Stored items from a collection:
================================

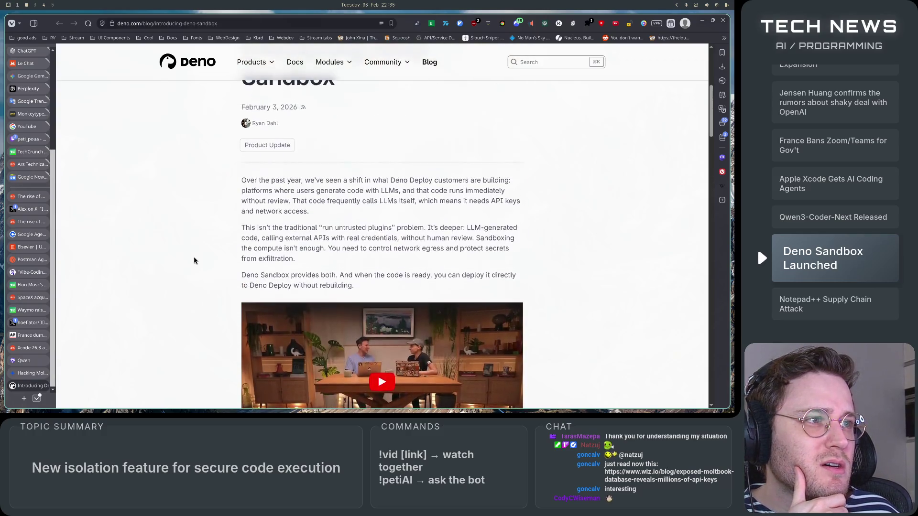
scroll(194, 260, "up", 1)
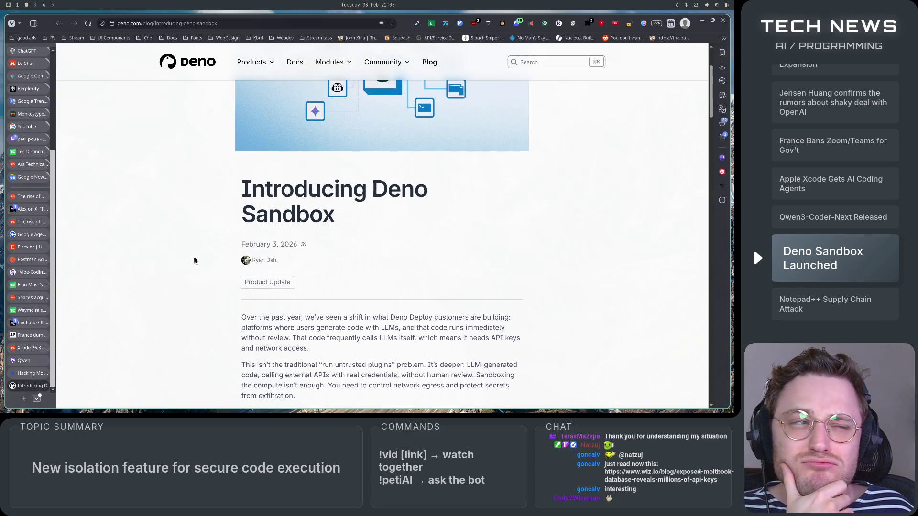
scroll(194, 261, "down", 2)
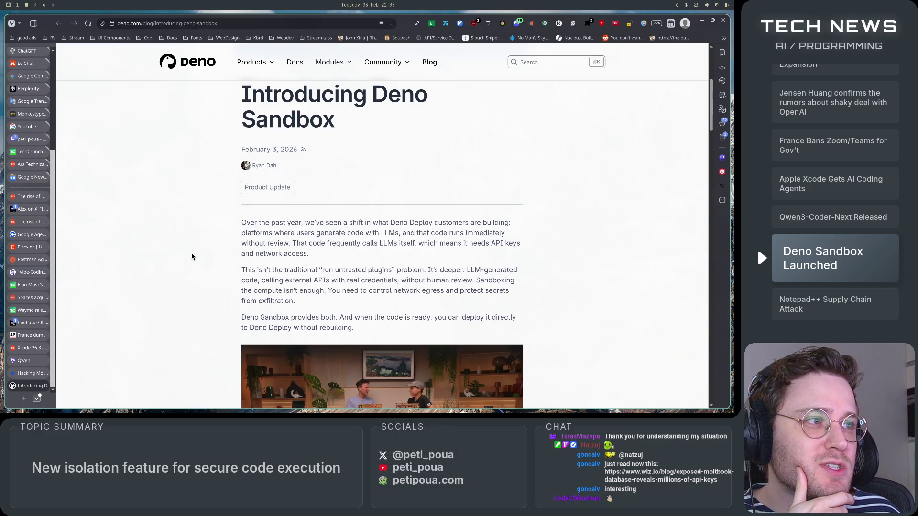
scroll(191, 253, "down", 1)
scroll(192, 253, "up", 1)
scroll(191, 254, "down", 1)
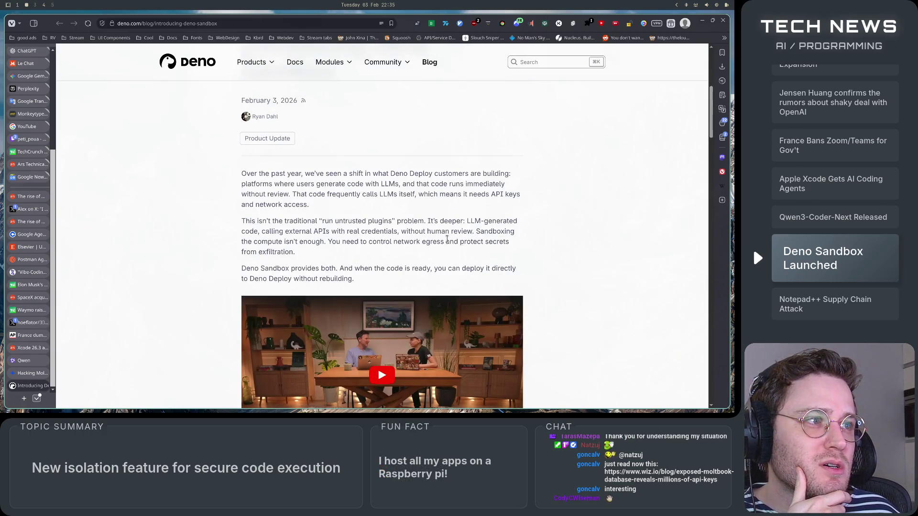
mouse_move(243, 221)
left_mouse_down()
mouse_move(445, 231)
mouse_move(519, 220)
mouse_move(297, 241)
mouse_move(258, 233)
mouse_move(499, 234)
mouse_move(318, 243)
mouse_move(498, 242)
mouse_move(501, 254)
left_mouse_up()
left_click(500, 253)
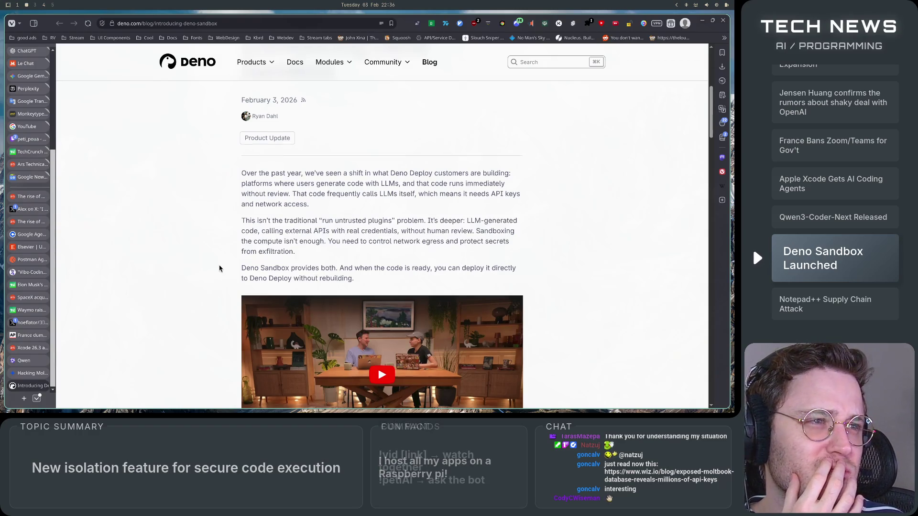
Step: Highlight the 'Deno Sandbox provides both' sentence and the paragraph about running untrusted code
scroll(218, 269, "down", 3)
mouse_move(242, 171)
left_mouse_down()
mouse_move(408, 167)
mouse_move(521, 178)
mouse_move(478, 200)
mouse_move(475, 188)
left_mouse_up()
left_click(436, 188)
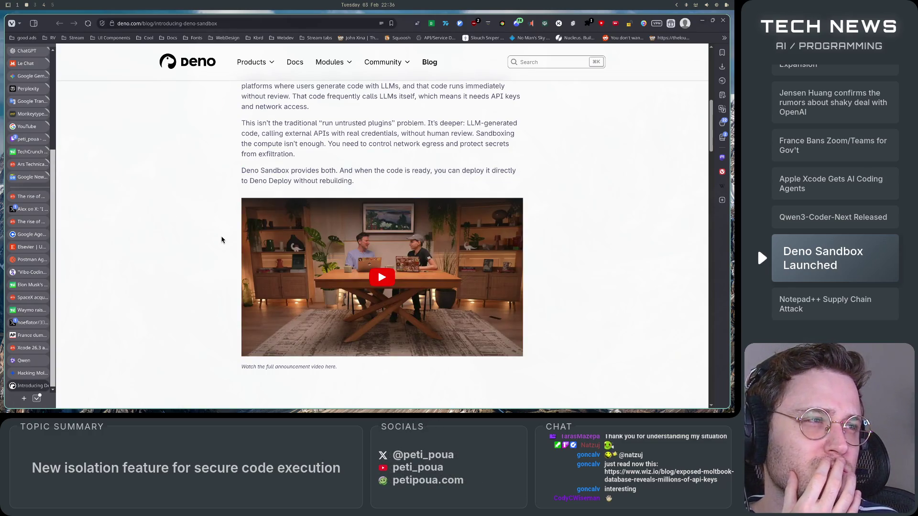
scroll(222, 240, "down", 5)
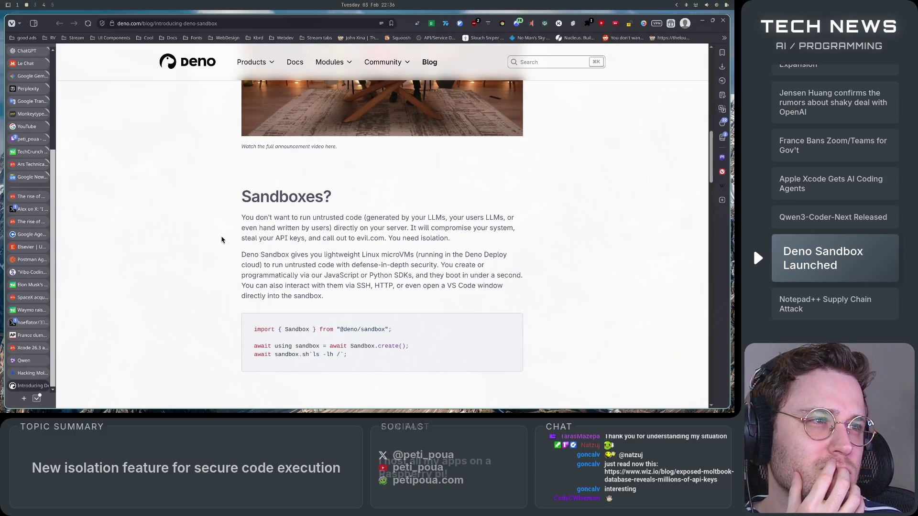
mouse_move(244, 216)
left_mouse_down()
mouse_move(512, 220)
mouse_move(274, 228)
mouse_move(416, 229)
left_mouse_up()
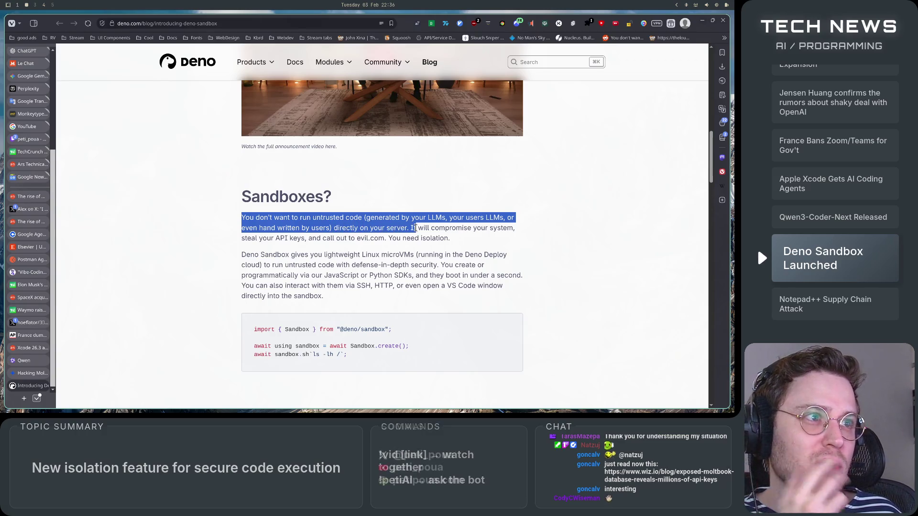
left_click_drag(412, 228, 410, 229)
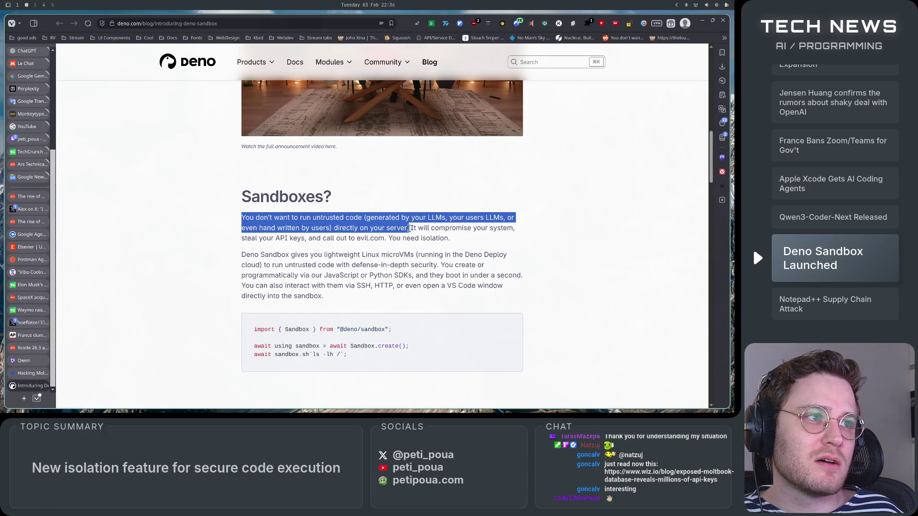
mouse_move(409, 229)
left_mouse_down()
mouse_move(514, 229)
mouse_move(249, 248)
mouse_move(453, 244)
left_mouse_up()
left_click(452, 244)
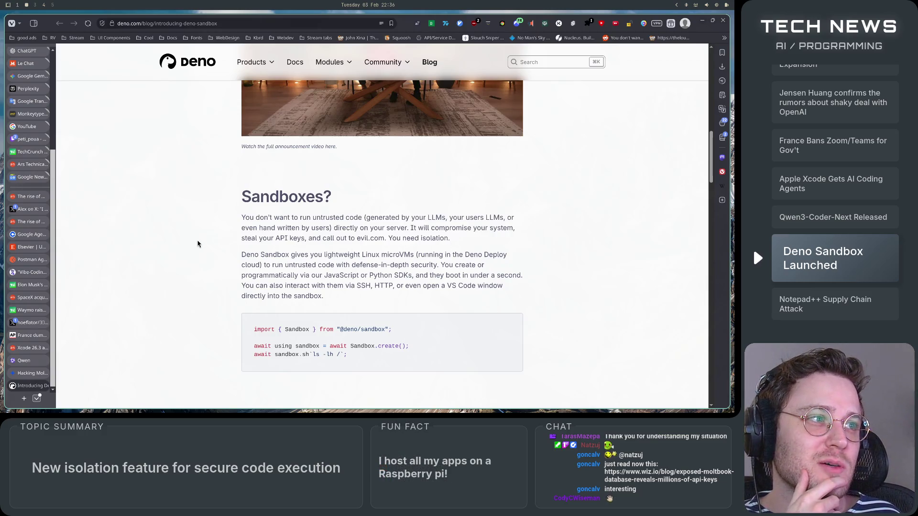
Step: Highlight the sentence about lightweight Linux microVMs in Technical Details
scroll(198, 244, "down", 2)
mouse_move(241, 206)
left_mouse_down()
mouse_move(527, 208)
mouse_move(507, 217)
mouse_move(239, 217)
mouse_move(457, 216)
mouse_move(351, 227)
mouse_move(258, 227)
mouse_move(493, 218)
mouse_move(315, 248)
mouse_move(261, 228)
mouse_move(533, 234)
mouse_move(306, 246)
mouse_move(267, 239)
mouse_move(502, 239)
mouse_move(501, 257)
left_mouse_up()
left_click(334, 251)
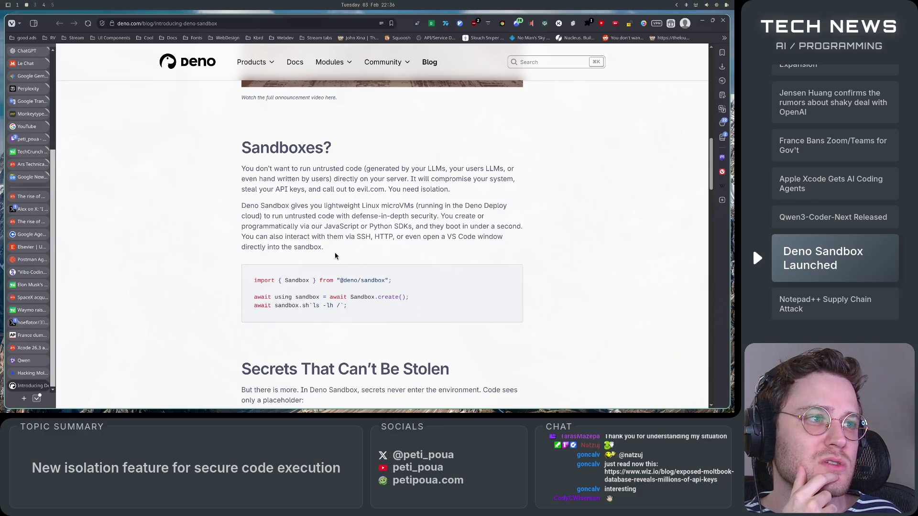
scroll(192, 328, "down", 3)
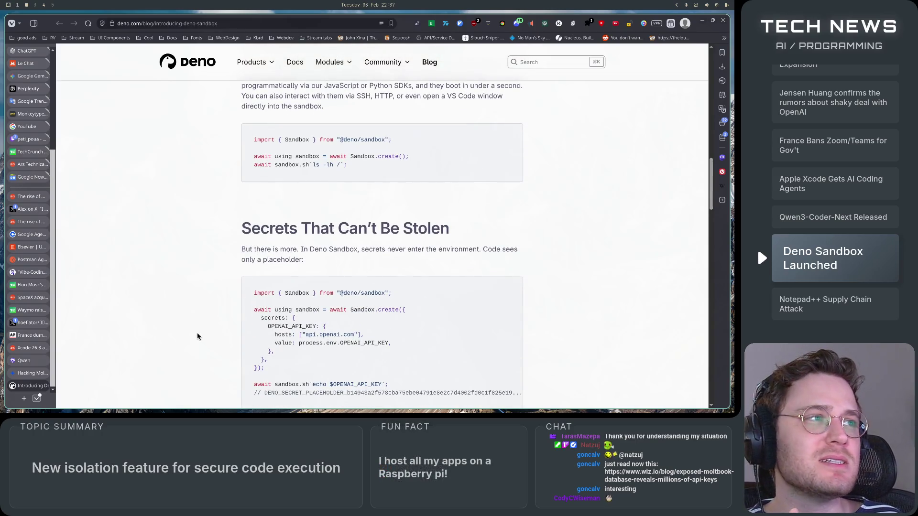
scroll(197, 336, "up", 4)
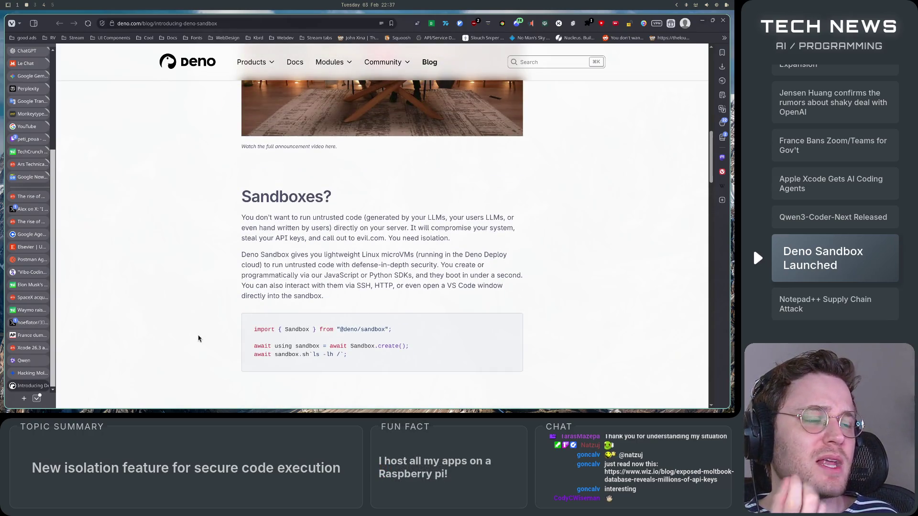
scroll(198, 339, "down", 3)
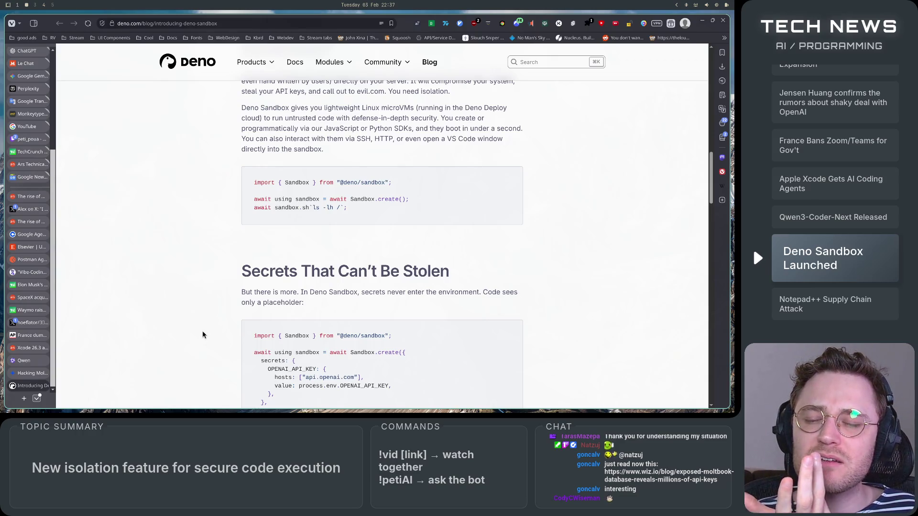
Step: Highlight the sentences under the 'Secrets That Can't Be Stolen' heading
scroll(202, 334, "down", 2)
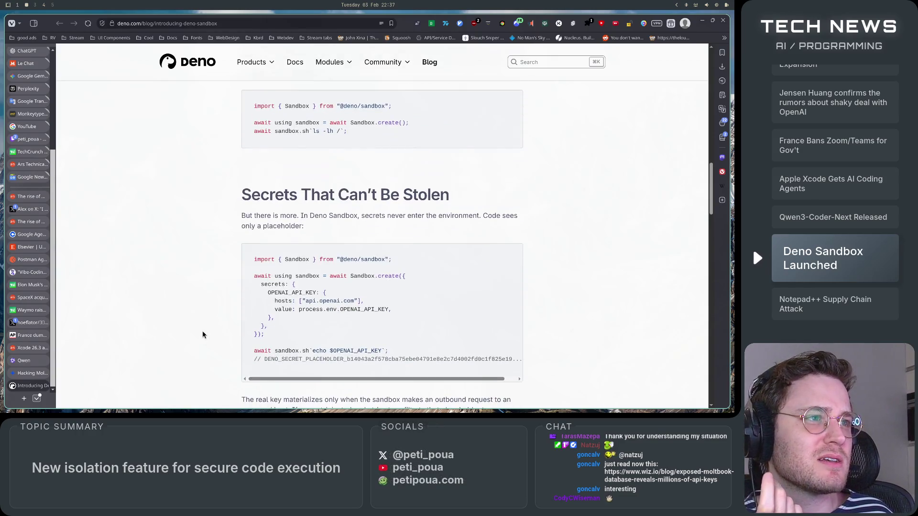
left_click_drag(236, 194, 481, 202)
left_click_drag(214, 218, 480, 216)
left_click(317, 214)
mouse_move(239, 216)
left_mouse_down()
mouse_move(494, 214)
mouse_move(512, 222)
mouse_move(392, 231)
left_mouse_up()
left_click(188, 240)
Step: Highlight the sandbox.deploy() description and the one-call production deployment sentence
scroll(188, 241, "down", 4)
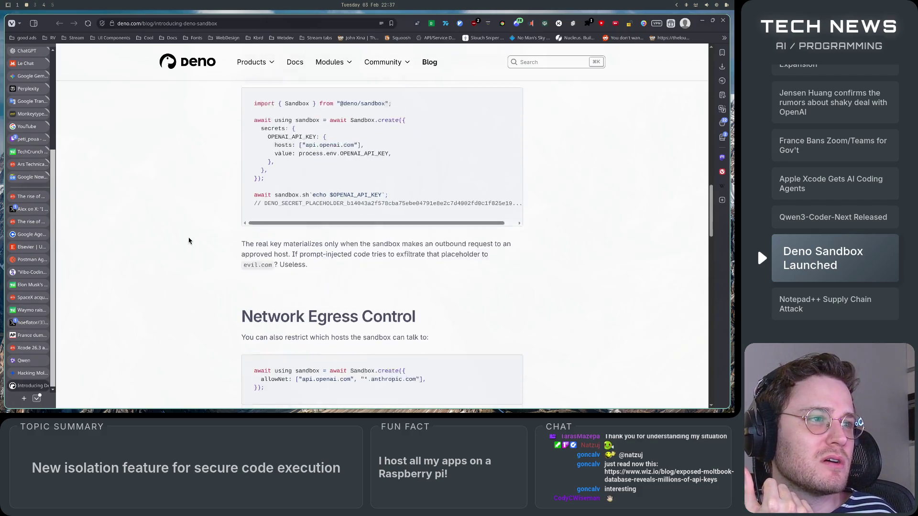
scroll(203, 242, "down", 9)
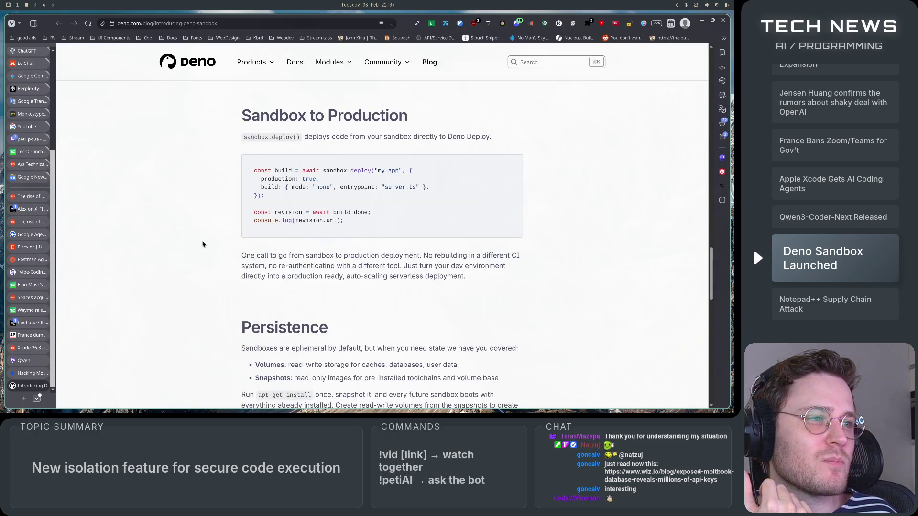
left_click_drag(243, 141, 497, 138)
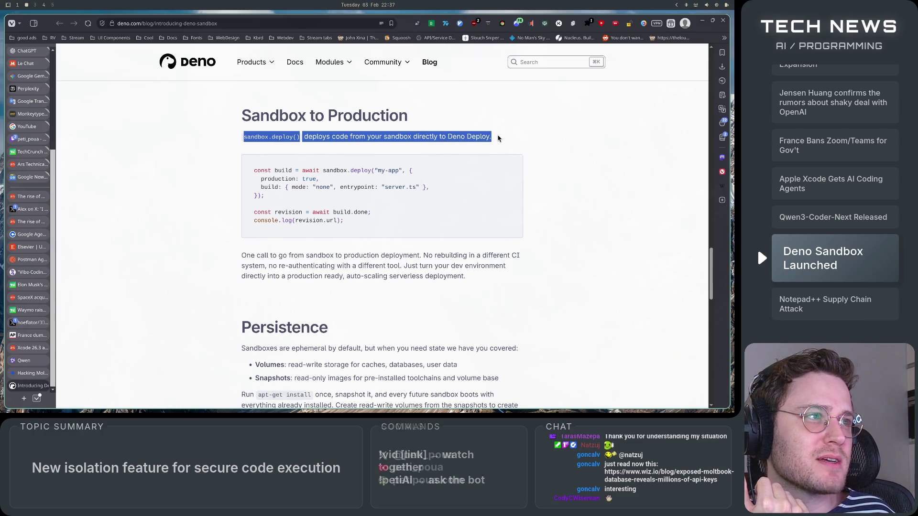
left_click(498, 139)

================================

TASK ITEM —
Every line above in the stretch from the one with "mouse_move(416, 229)" through the one with "left_click(452, 244)" is to be transcribed exactly, ends included. No picture is copied.

RESULT —
mouse_move(416, 229)
left_mouse_up()
left_click_drag(412, 228, 410, 229)
mouse_move(409, 229)
left_mouse_down()
mouse_move(514, 229)
mouse_move(249, 248)
mouse_move(453, 244)
left_mouse_up()
left_click(452, 244)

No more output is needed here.